From January through September 2013, the EEOC received 667 charges raising allegations of sex discrimination related to sexual orientation and 161 charges alleging sex discrimination based on gender identity/transgender status, according to government data. From October 2013 through June of 2014, the agency received 663 charges alleging sex discrimination related to sexual orientation and 140 charges alleging sex discrimination on the basis of gender identity/transgender status.

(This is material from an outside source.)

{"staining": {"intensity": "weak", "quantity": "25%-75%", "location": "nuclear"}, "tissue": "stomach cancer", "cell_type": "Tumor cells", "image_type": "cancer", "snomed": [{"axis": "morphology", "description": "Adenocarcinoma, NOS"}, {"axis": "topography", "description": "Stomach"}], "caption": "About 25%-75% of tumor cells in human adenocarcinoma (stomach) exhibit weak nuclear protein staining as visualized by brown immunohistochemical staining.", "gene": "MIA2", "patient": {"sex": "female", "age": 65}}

The new EEOC publications reveal the agency is committed to pursuing charges that allege discrimination based on transgender status, as well as those filed by lesbian, gay and bisexual individuals that allege sexual-orientation discrimination. Here is a summary of what businesses should expect from the EEOC, according to independent analyses of the agency’s new publications. According to the EEOC:
  • Federal anti-discrimination laws the agency enforces “protect all workers, regardless of sexual orientation or gender identity.”
  • Discrimination against an individual because that person is transgender is a violation of Title VII’s prohibition of sex discrimination in employment.
  • The agency’s district, field and area offices have been instructed “to take and investigate (where appropriate) charges from individuals who believe they have been discriminated against because of transgender status (or because of gender identity or a gender transition).”
  • Lesbian, gay and bisexual individuals may bring valid Title VII sex discrimination claims, and that charges alleging sexual orientation-related discrimination should be accepted. “These allegations might include, for example, claims of sexual harassment or other kinds of sex discrimination, such as adverse actions taken because of the person’s failure to conform to sex-stereotypes,” the EEOC wrote.